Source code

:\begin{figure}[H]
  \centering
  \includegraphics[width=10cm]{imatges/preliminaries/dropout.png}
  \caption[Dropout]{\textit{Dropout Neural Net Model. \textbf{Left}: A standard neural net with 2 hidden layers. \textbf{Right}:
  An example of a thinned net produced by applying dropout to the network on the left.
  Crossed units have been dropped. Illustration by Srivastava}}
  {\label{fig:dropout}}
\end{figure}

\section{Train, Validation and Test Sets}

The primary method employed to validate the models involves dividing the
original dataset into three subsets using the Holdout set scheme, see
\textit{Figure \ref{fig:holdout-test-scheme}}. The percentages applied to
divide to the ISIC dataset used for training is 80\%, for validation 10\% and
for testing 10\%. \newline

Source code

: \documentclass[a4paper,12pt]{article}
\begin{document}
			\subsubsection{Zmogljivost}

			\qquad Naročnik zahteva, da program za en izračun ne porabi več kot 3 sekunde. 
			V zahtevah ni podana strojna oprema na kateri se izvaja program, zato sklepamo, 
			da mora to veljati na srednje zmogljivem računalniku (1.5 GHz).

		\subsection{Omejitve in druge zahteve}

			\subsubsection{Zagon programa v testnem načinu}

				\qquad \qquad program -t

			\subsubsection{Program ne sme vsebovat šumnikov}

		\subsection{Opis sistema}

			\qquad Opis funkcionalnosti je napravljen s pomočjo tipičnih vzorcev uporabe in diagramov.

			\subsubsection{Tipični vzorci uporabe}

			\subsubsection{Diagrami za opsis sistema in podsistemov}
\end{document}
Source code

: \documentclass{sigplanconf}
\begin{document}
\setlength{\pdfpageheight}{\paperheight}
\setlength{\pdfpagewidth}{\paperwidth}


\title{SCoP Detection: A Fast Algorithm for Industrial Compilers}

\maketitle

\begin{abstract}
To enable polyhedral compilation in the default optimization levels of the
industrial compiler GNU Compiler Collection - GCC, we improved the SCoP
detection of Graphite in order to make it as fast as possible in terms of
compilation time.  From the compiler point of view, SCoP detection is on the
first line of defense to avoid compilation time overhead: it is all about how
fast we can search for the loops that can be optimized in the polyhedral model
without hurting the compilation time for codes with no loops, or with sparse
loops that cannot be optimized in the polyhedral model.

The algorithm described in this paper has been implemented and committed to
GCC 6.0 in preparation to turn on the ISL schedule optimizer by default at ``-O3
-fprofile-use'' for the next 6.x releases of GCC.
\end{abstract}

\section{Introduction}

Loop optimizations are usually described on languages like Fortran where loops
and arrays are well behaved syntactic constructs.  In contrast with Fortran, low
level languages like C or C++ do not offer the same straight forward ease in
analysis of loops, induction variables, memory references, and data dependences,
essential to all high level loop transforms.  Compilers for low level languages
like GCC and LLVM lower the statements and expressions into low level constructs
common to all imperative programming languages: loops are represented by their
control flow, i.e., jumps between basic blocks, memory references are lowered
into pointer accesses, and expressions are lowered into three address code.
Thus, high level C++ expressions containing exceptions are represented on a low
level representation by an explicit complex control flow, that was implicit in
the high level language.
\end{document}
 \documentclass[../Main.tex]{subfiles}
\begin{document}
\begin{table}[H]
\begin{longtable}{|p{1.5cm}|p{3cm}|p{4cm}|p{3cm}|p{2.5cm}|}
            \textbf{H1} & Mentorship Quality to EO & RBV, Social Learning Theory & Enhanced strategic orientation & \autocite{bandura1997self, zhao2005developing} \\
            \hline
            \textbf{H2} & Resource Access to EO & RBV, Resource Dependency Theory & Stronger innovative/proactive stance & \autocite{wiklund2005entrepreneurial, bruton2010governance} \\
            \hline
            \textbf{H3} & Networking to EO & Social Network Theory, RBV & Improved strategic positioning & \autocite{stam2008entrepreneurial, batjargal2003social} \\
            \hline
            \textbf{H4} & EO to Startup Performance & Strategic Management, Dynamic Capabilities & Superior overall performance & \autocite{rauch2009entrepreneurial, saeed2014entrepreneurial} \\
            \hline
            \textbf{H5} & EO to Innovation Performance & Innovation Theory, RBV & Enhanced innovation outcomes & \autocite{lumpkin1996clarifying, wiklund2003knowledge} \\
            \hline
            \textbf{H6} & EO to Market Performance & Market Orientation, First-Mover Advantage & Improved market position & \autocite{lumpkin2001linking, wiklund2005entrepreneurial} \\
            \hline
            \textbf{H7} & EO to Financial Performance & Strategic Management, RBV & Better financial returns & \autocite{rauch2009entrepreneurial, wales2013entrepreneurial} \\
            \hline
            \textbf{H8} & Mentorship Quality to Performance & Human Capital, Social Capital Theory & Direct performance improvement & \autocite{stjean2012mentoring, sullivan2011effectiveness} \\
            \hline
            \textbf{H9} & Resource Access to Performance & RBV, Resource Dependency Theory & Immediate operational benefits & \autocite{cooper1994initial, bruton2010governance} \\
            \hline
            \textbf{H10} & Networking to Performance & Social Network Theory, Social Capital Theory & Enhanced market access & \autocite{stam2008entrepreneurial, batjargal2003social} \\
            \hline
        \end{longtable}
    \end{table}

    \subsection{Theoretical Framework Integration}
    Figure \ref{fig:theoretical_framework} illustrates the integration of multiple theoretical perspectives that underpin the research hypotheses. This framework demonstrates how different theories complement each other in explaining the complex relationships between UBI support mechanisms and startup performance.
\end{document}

- _TASK TO CARRY OUT_
Once the lines of the entries containing the word "uporabe" have been counted, report the number alone.

- _TASK RESPONSE_
2